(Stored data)
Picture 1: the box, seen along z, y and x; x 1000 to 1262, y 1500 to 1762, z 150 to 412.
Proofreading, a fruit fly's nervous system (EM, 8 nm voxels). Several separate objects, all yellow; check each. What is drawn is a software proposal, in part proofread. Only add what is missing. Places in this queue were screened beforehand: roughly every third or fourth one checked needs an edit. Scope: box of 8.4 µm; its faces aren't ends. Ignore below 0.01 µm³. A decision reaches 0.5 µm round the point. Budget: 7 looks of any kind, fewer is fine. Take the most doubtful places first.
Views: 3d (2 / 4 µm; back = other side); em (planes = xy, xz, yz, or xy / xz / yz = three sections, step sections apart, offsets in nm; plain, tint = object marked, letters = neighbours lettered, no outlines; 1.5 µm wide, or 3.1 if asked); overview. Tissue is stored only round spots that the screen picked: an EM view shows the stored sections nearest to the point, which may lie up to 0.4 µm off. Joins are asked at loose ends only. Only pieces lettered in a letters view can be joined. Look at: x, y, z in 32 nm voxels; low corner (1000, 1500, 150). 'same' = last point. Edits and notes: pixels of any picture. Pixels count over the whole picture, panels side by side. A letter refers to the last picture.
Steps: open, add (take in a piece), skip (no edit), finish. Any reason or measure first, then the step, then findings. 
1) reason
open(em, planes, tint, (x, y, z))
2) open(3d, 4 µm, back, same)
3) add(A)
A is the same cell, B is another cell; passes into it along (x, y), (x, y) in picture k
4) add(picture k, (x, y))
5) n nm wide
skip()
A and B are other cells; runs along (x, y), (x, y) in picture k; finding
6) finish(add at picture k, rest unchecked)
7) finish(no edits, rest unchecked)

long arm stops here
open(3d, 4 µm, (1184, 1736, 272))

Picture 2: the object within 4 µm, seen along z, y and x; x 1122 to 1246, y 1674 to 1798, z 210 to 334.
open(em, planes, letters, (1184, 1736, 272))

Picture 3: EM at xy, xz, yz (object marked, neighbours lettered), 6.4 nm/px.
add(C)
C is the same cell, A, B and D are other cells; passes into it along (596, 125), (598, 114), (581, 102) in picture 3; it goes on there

--

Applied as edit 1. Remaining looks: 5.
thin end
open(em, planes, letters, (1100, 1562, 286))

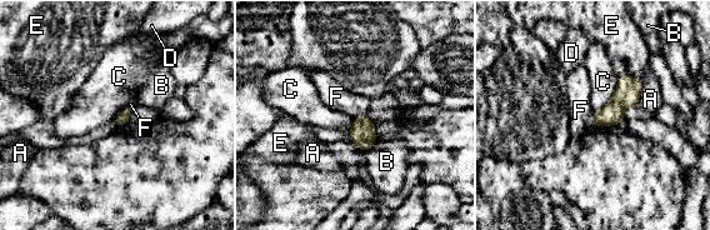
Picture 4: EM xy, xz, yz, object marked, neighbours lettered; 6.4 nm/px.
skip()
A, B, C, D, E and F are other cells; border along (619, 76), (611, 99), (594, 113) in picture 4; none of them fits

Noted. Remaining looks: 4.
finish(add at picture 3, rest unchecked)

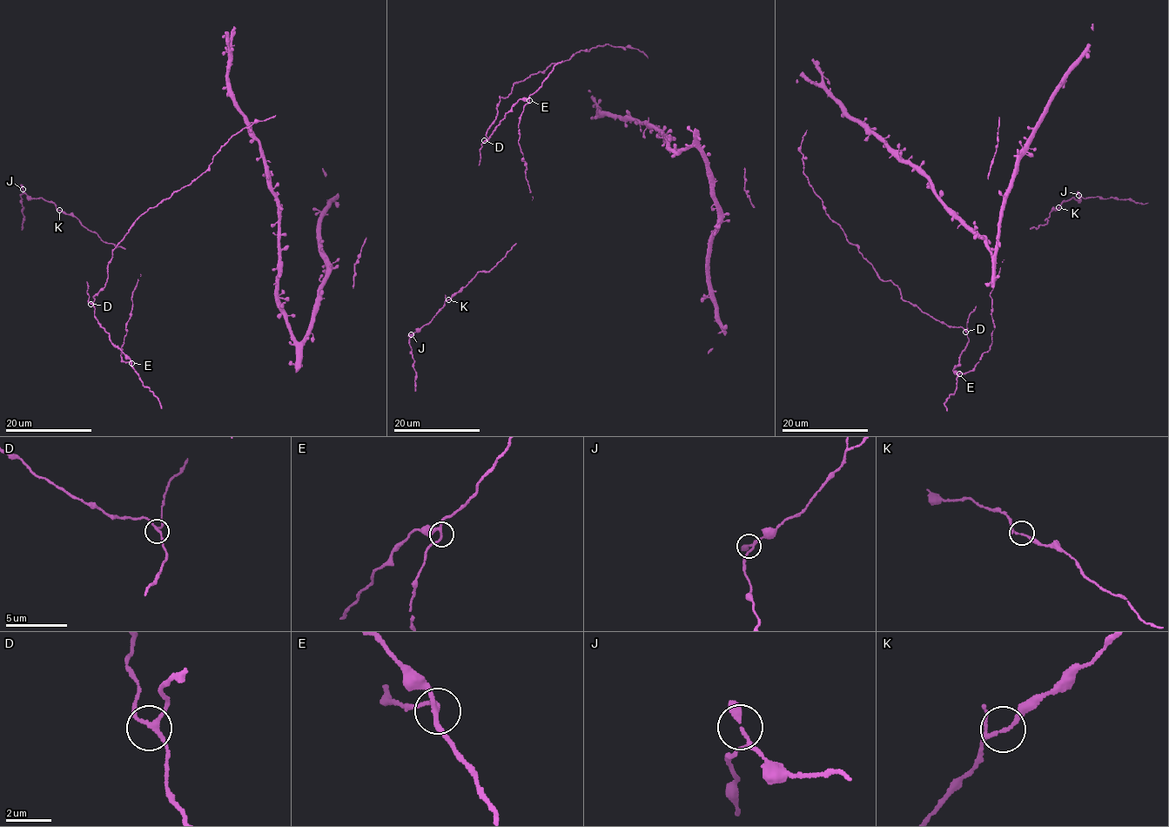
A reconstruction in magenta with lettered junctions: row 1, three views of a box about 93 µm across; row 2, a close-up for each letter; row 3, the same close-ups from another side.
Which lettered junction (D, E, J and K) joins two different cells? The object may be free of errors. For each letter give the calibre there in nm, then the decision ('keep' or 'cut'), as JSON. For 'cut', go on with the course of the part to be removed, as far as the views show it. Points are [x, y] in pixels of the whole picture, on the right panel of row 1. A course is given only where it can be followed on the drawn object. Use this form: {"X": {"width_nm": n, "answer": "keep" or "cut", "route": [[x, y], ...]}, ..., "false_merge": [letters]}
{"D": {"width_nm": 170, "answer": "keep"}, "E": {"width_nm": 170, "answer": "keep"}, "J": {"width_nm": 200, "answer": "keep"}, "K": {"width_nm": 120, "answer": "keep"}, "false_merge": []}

* * *

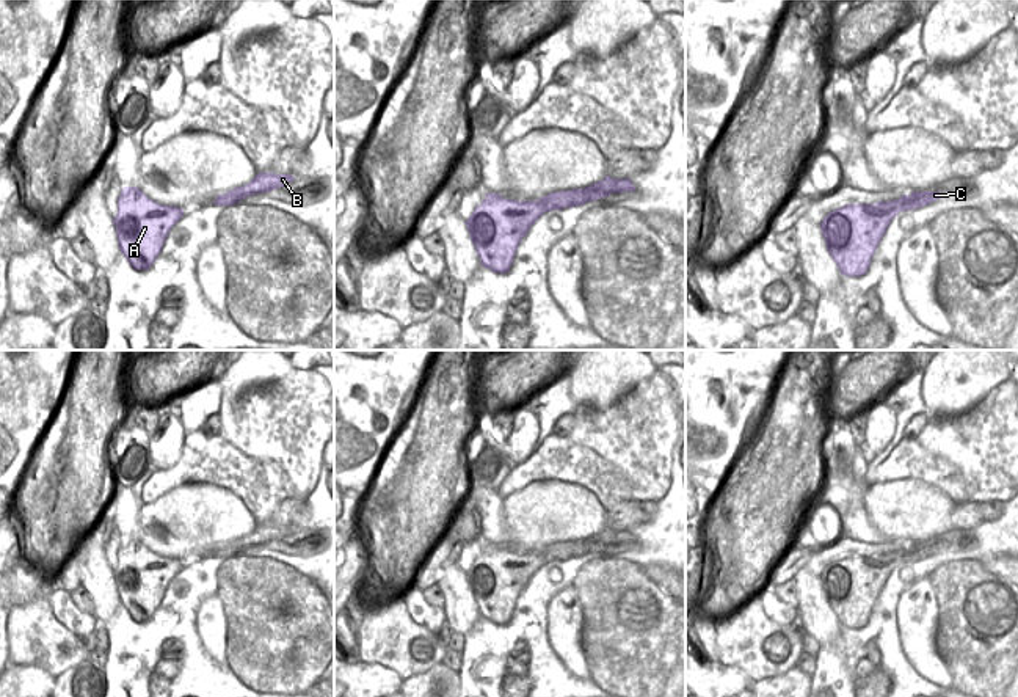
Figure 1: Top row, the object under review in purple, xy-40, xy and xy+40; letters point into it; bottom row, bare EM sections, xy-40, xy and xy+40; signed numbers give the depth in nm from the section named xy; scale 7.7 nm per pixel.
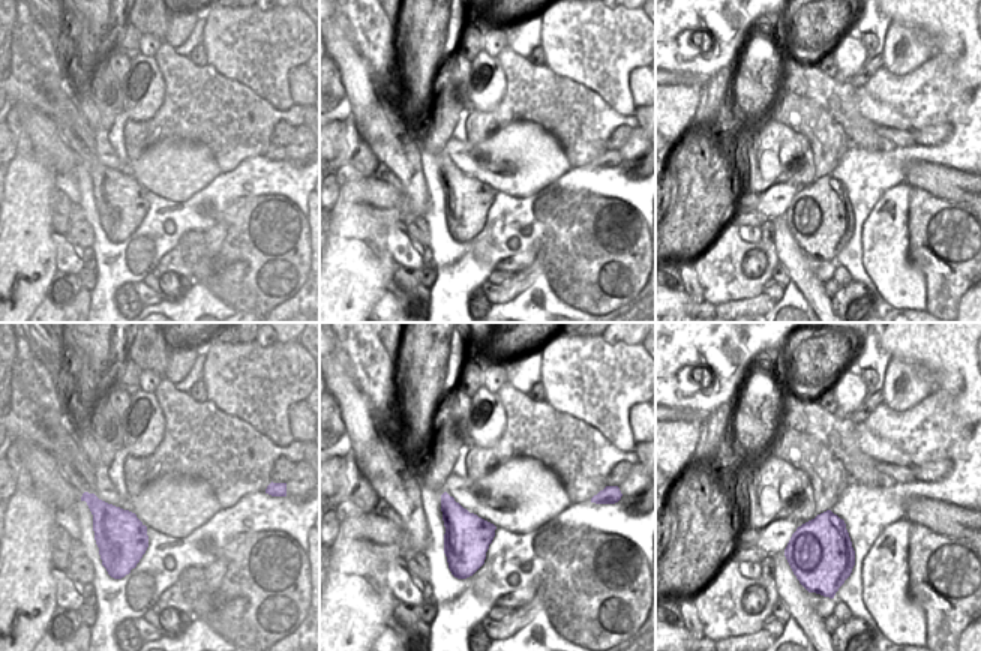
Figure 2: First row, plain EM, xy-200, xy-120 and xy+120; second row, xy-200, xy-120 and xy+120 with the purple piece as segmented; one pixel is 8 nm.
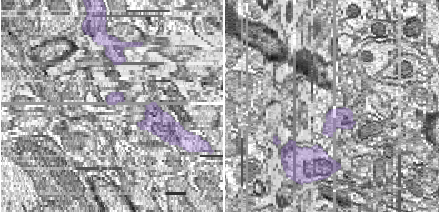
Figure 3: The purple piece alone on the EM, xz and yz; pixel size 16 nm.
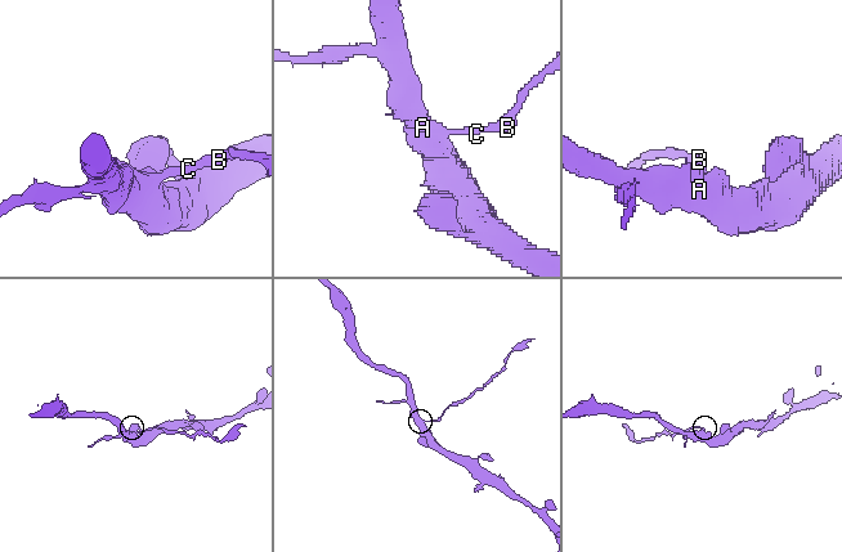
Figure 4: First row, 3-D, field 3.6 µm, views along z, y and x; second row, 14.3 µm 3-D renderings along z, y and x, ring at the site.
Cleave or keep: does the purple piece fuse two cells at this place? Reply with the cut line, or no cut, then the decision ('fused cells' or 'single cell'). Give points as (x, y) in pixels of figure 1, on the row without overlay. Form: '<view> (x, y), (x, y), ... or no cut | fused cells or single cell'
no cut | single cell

- **WHAT TO WORK ON**
Beginning at the line above that contains "Noted. Remaining looks: 4." and going on through the line that contains "A reconstruction in", please copy every line exactly, leaving the pictures out and adding nothing.

- **EXERCISE SOLUTION**
Noted. Remaining looks: 4.
finish(add at picture 3, rest unchecked)

A reconstruction in magenta with lettered junctions: row 1, three views of a box about 93 µm across; row 2, a close-up for each letter; row 3, the same close-ups from another side.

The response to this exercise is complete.